• [Directions for this task]
Work out how many lines of the material below mention the word "CROSS"; reply with the number only.
----
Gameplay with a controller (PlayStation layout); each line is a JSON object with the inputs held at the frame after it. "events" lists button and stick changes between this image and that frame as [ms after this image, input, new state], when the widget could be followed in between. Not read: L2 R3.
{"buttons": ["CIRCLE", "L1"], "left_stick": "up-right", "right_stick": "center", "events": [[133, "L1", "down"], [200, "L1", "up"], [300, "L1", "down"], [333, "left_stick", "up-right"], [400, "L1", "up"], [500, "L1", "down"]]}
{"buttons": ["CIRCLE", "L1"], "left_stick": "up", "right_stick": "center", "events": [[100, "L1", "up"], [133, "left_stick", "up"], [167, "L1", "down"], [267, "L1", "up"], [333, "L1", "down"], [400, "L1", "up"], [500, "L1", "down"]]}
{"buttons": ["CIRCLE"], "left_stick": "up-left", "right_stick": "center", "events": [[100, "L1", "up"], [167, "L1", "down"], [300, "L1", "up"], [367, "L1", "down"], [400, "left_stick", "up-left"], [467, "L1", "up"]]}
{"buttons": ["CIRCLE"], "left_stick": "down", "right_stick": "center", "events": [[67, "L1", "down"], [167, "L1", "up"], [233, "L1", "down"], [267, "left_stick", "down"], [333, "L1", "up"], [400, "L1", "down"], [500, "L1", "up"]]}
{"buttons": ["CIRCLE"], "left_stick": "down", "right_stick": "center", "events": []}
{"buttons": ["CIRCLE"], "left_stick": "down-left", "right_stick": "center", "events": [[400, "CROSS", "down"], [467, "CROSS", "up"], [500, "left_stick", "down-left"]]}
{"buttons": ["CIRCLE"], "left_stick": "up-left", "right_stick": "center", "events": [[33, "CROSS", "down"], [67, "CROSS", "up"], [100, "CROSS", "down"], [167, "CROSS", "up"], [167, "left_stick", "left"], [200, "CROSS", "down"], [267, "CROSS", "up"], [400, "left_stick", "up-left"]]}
----
• [The completed task]
2